(STATED PROBLEM 1) Rewrite the passage of the IPFS data verification discussion starting with "Using the DHT" and going on through "its use case.", with "unverified" changed to "unchecked".
(STATED PROBLEM 2) Present every line of the records as a Markdown table with the columns "Row" and "Line", numbering the rows and skipping blank lines. Leave the pictures out of the answer.

--- START OF READING TEXT ---

I’d like more eyes to verify that the proposed approach is sound, but as I’ve written in that PR it’s looking pretty good as there is a formal definition of the problem we were concerned about (i.e. freestart collisions) and that it looks like SHA2 is currently safe from it. I’d still like to flesh out more deeply what goes wrong if freestart collisions exist but full collisions are still infeasible. I suspect the attack is both not that bad and, without the existence of freestart preimages, is expensive for the attacker to pull off. Understanding some of the details here would allow us to evaluate whether enabling this behavior for SHA-1 is a possibility or whether Git would have to wait for SHA-2 support.

One thing that IMO is a pretty important extension/addition to the prior versions of this proposal is taking the approach referenced in RFC|BB|L2 - Speed up Bitswap with GraphSync CID only query that basically allows us to efficiently download a linear graph across multiple peers by being a bit more trusting and scaling our trust over time. Without this downloading a large block (e.g. a 10GiB file referenced by the SHA2 of the file) would take a ridiculously long time and be restricted to downloading data from a single peer.

Yep, if you check out the Blake paper they basically mention our use case.

Using the DHT to store unverified data

The approaches mentioned here are understandable as well given that they unleash a lot of flexibility (e.g. I claim A is a gzipped version of B), but as many of you have noticed there are some difficulties associated with needing to download a lot of data over an untrusted p2p network before realizing that you have received the data you expected. In some use cases this might not be a big problem, but in the general case things can become quite difficult.

It’s also worth noting that these unverified or Web of trust style solutions can unlock other functionality too. For example, I claim that A and B are the same book but translated into different languages. This is even less verifiable than the gzip example above, but has its use case.

I wouldn’t want to discourage folks from experimenting with implementing some of these ideas, but IMO if we can solve some of the more pressing problems in a verifiable that approach that’ll be easier and keep the mental models people have when working with IPFS intact.

That being said, if you’re interested in ways you can build new record types on top of the existing DHT without proposing a system wide protocol upgrade my comment might be helpful (and if you’d like to go into this more I’d recommend creating a new discuss topic and tagging me :smiley: )


Oh, I somehow missed the hackmd and PR being linked above! Since this thread has gone through a bunch of topics, I’ll take the conversation there.

--- END OF READING TEXT ---
--- START OF DATA ENTRIES ---

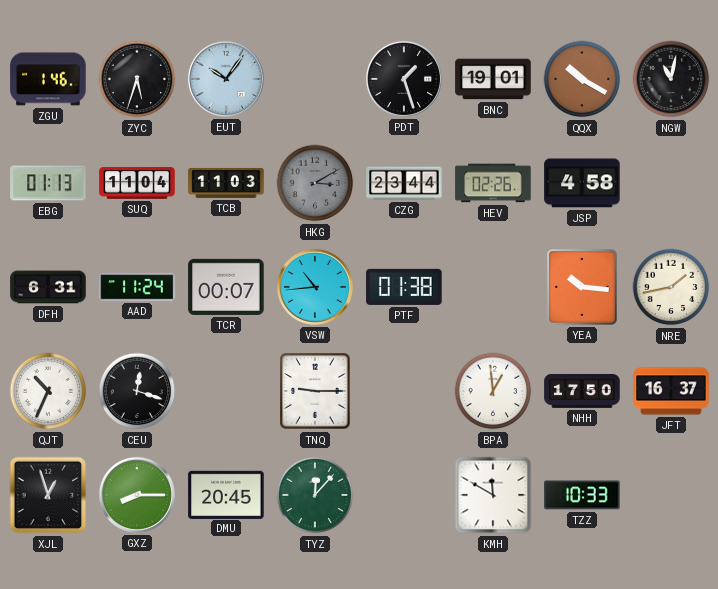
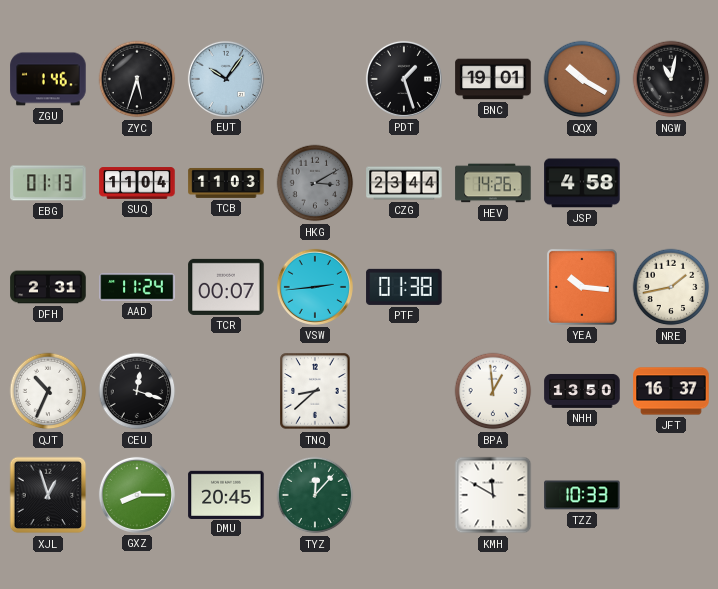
HEV: 02:26 -> 14:26
DFH: 6:31 -> 2:31
VSW: 10:44 -> 2:44
TNQ: 9:15 -> 8:38
NHH: 17:50 -> 13:50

--- END OF DATA ENTRIES ---

(RESULT 1)
Using the DHT to store unchecked data

The approaches mentioned here are understandable as well given that they unleash a lot of flexibility (e.g. I claim A is a gzipped version of B), but as many of you have noticed there are some difficulties associated with needing to download a lot of data over an untrusted p2p network before realizing that you have received the data you expected. In some use cases this might not be a big problem, but in the general case things can become quite difficult.

It’s also worth noting that these unchecked or Web of trust style solutions can unlock other functionality too. For example, I claim that A and B are the same book but translated into different languages. This is even less verifiable than the gzip example above, but has its use case.

(RESULT 2)
| Row | Line |
|---|---|
| 1 | HEV: 02:26 -> 14:26 |
| 2 | DFH: 6:31 -> 2:31 |
| 3 | VSW: 10:44 -> 2:44 |
| 4 | TNQ: 9:15 -> 8:38 |
| 5 | NHH: 17:50 -> 13:50 |